Junior, sometimes young people do not want to make commitments as transcendent and lasting and somewhat risky as religious vocations and the priesthood are. What message do you give to these young men who have a vocation to religious life and what do you advise those seminarians who are currently forming?

“Anthropologically man is always the same from antiquity to today. It is true that all these particular coordinates of our society also influence, of course, but I think there is a great fear not only to give way to a particular vocation as risky as you said, in the sense of giving up as the priesthood, like religious life, even the Christian vocation, because deep down we find that something is lost.

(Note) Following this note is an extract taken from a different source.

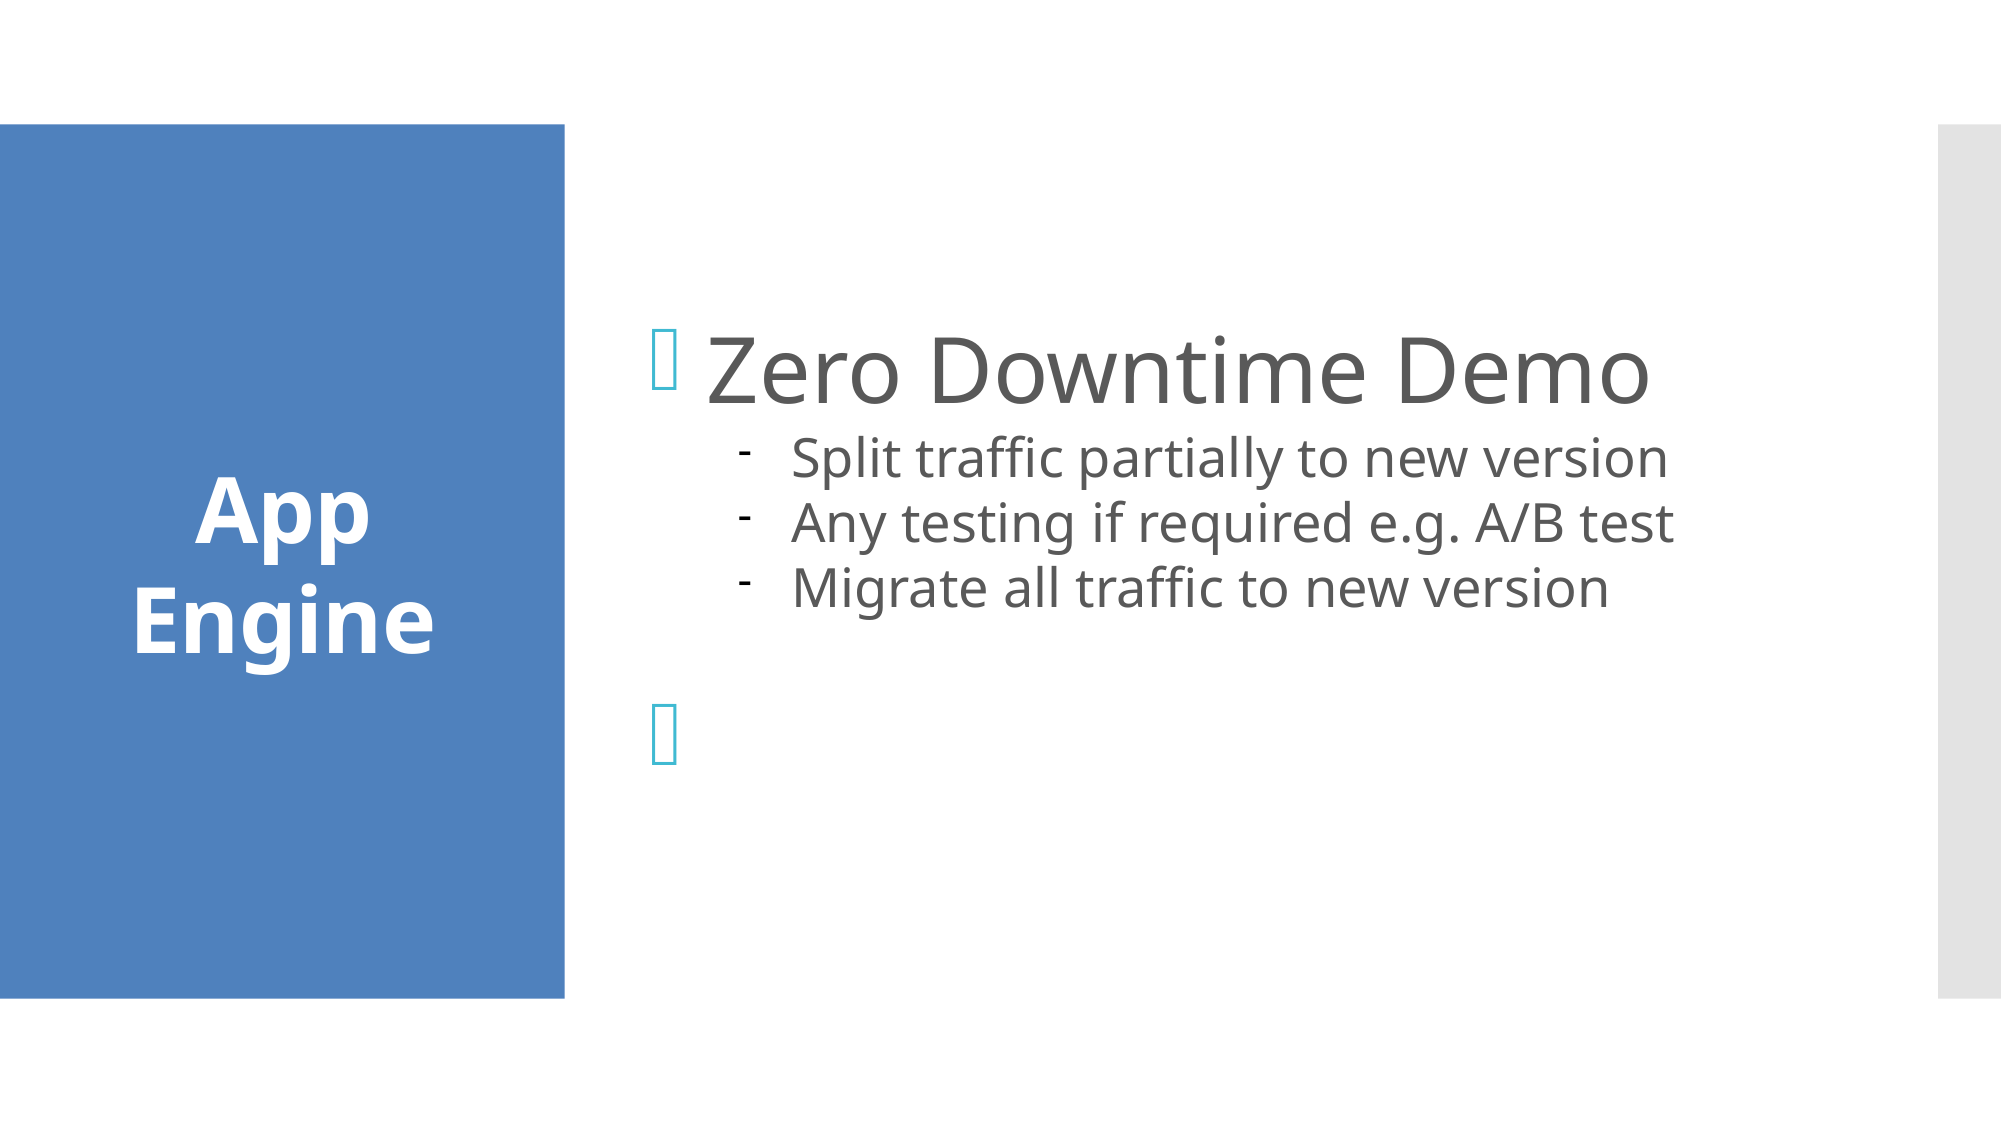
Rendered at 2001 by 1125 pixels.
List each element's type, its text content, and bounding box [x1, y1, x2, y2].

text_box Zero Downtime Demo Split traffic partially to new version Any testing if required e.g. A/B test Migrate all traffic to new version [634, 141, 1835, 982]
text_box App Engine [41, 184, 525, 939]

It’s funny, a lot of times when people find us, they say, ‘Oh, but you can’t get married, you can’t have kids.’ It is as if deep down we lose, as if deep down we cannot be happy as much as a priest, as a religious or as a religious, as a Christian, even, sometimes it draws attention how the first thing young people ask is what can be done or what cannot be done, what is forbidden to him.

“It’s nothing like that. One certainly discovers that what you lose is what is left over, is what gets in the way and you experience the joy of saying, ‘I have been saved.’ I have been saved by love, by his Word that helps me, which pushes me with the power of the resurrection to always seek ways of happiness that are not in those artificial paradises in which today’s young people want to seek a realization of life. He’s not there! It is in Jesus Christ, true way and life.

“With my testimony, with my life also dedicated, I encourage you to listen to the voice of God and I also encourage my seminarian brethren not to be afraid. God is always greater than our sin, than our stumbles, than our vagrancy, than our clumsinesses. Don’t forget that Jacob fight. He sashes with the angel and says, ‘I will not let you go until you have blessed me.’ Well, I encourage you to do all that in the fight of Christian life.”